Sorry the late answer, traveling and overbooked ... My reply below, in-line.

Regards,
Jordi

De: Paul G <paul@rusko.us>
Responder a: <owner-nanog@merit.edu>
Fecha: Mon, 12 Sep 2005 00:54:25 -0400
Para: <nanog@merit.edu>
Asunto: Re: OT - Vint Cerf joins Google

From: "JORDI PALET MARTINEZ" <jordi.palet@consulintel.es>
To: <nanog@nanog.org>
Sent: Monday, September 12, 2005 12:30 AM
Subject: Re: OT - Vint Cerf joins Google

The last figure that I remember, very impressive, was in April 2004, when
the estimated number of hosts using 6to4 on Windows hosts was calculated

as

100.000.000 (extrapolated from measurements). This is not including hosts
with have native support or use other transition mechanism such as
configured tunnels, ISATAP, 6over4, or Teredo (behind NAT).

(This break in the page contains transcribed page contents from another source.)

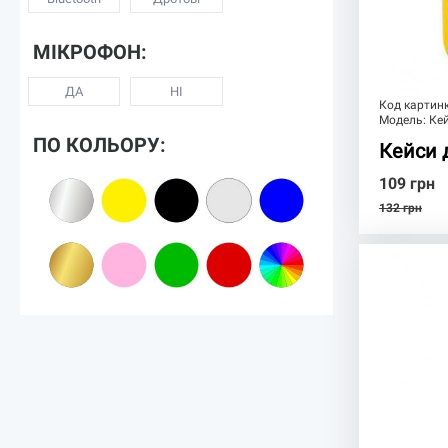
МІКРОФОН:
ДА
НІ
Код картин
Модель:
Ке
ПО КОЛЬОРУ:
Кейси 
109
грн
132
грн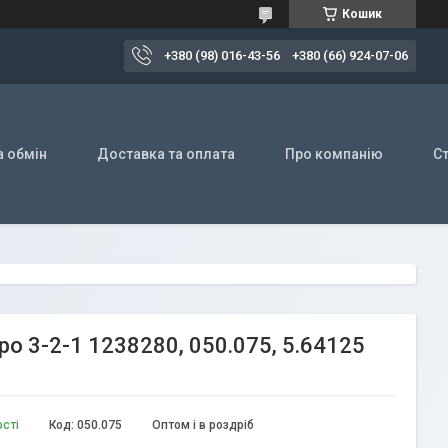
Кошик
+380 (98) 016-43-56
+380 (66) 924-07-06
а обмін
Доставка та оплата
Про компанію
Ст
вро 3-2-1 1238280, 050.075, 5.64125
ості
Код:
050.075
Оптом і в роздріб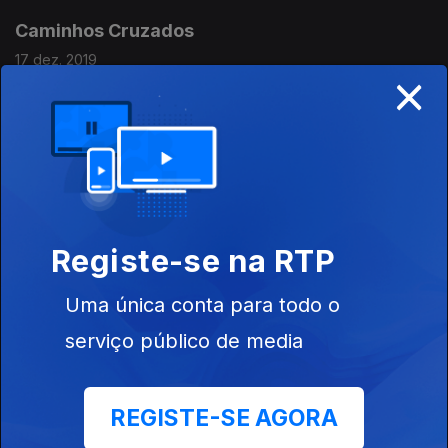
Caminhos Cruzados
17 dez. 2019
×
How Insensitive - Insensatez
16 dez. 2019
Registe-se na RTP
Human Behaviour
13 dez. 2019
Uma única conta para todo o
serviço público de media
Por Toda a Minha Vida
12 dez. 2019
REGISTE-SE AGORA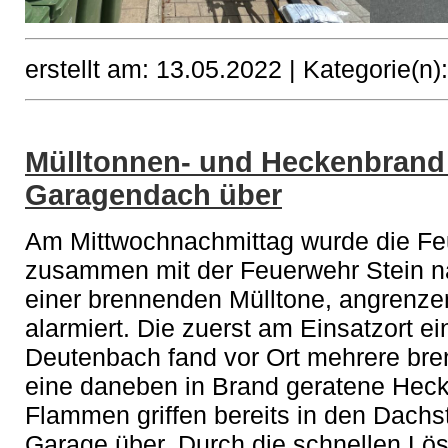
erstellt am: 13.05.2022 |
Kategorie(n)
Mülltonnen- und Heckenbrand g
Garagendach über
Am Mittwochnachmittag wurde die F
zusammen mit der Feuerwehr Stein 
einer brennenden Mülltone, angrenze
alarmiert. Die zuerst am Einsatzort e
Deutenbach fand vor Ort mehrere br
eine daneben in Brand geratene Hecke
Flammen griffen bereits in den Dach
Garage über. Durch die schnellen L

this figure seems to be completely over the top. i would be interested in
seeing those 'measurements', an explanation of why they are statistically
representative and the method of extrapolation. perhaps it was a typo and,
instead of 'extrapolation', they really meant 'exaggeration'? that would
make more sense ;]

The paper is here:

I also know the author, and I'm sure is not exaggerating.

We notice in our web servers (which are dual stack), incredible amounts of
IPv6 traffic, increasing month by month.

please define incredible using a non-subjective measurement system -
absolute counts and percentages of total traffic will do. as stated above, i
would likewise be interested in knowing how representative your traffic is
of general internet usage. as an example, i would expect web servers for an
incredibly popular site discussing v6 to have a disproportionate amount of
v6 traffic.

Just look at the attached stats from this year in one of our web sites. Just
one, and not the one which has the bigger ratio of IPv6 vs. IPv4 traffic. Is
not an IPv6 site, just one of our customers. Can't say how much
representative is vs. Internet traffic, but for me is enough.

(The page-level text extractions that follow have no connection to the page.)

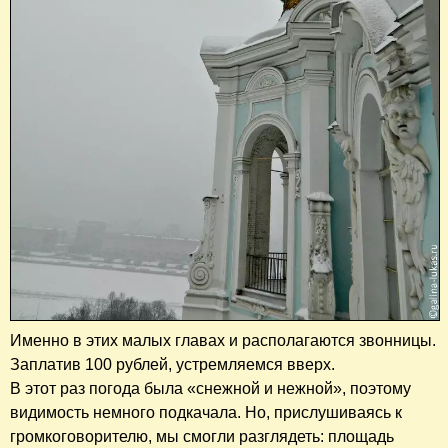
Именно в этих малых главах и располагаются звонницы.
Заплатив 100 рублей, устремляемся вверх.
В этот раз погода была «снежной и нежной», поэтому
видимость немного подкачала. Но, прислушиваясь к
громкоговорителю, мы смогли разглядеть: площадь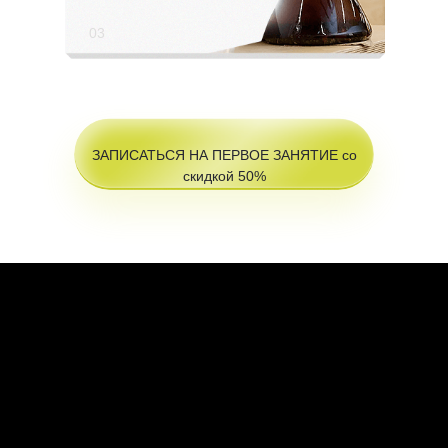
03
ЗАПИСАТЬСЯ НА ПЕРВОЕ ЗАНЯТИЕ со
скидкой 50%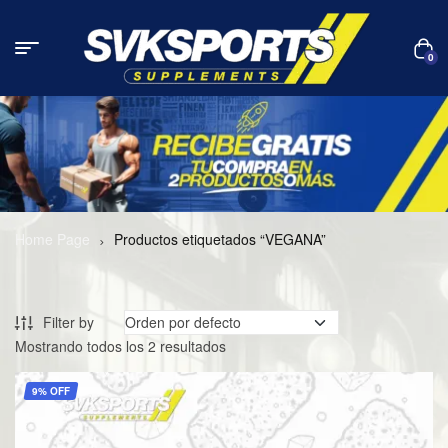
0
Home Page
Productos etiquetados “VEGANA”
Filter by
Mostrando todos los 2 resultados
9% OFF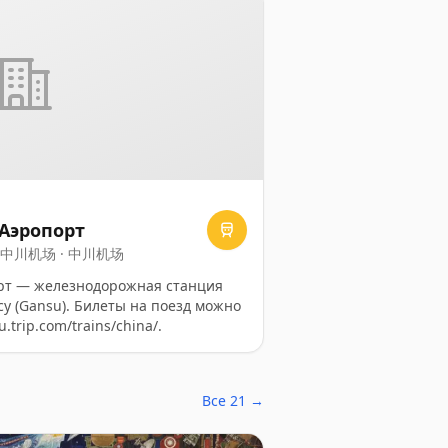
Аэропорт
on · 中川机场 · 中川机场
рт — железнодорожная станция
у (Gansu). Билеты на поезд можно
.trip.com/trains/china/.
Все 21 →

The file total.tiff includes ALL the traffic to the server (IPv4 and IPv6),
while the other one (ipv6_only) is just IPv6 traffic. If you compare what is
only IPv4 (total-IPv6) vs. IPv6, we have:

        IPv4 IPv6 %
Users 118.41 GB 10.38 GB 8.77
Robots 253.65 GB 2.64 GB 1.04

Conclusion: The users traffic is rising. No robots support IPv6 today
(probably this could change with people like Google and others doing IPv6).

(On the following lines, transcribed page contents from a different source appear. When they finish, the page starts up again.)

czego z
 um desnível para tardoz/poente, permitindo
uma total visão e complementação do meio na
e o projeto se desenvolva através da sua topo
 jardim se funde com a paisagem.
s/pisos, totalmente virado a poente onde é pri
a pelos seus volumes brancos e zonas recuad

Different conclusions can be extracted looking at the number of visitors,
visits, pages, hits, etc.

Is clear, that this depends on the user profile, may be even the region ? In
some regions the awareness has been much stronger (and probably successful)
and more users turn on IPv6 in their clients.

Do you want to guess what will happen with Vista, which comes with IPv6
enabled by default ?

i don't like guessing, but if i were pressed, drunk or otherwise
intoxicated, i'd say default support in client software is not the single
bottleneck - being able to purchase v6 transit and have your v6 work as well
as your v4 is another one that you can't really get around. i'm not up to
date on these things, has someone figured out how we're multihoming with v6
yet and, more importantly, got vendors to agree on and implement it?

I disagree here. If the clients have IPv6 support, even if tunneled, which
is enabled most of the time automatically (6to4, Teredo, others), the
traffic is already increasing specially peer to peer. Of course, the quality
is not so good as having native support, but some times it works much better
that having to trouble with NAT boxes and so on.

It seems that the list doesn't like the attachments, anyway, the text show
the results for the awstats.

I believe that the same paper can be obtained for free from

Regards
Marshall Eubanks

P.S. I may have inadvertantly sent a blank reply to the list just before
this. (My web based email hiccuped.) If so, I apologize.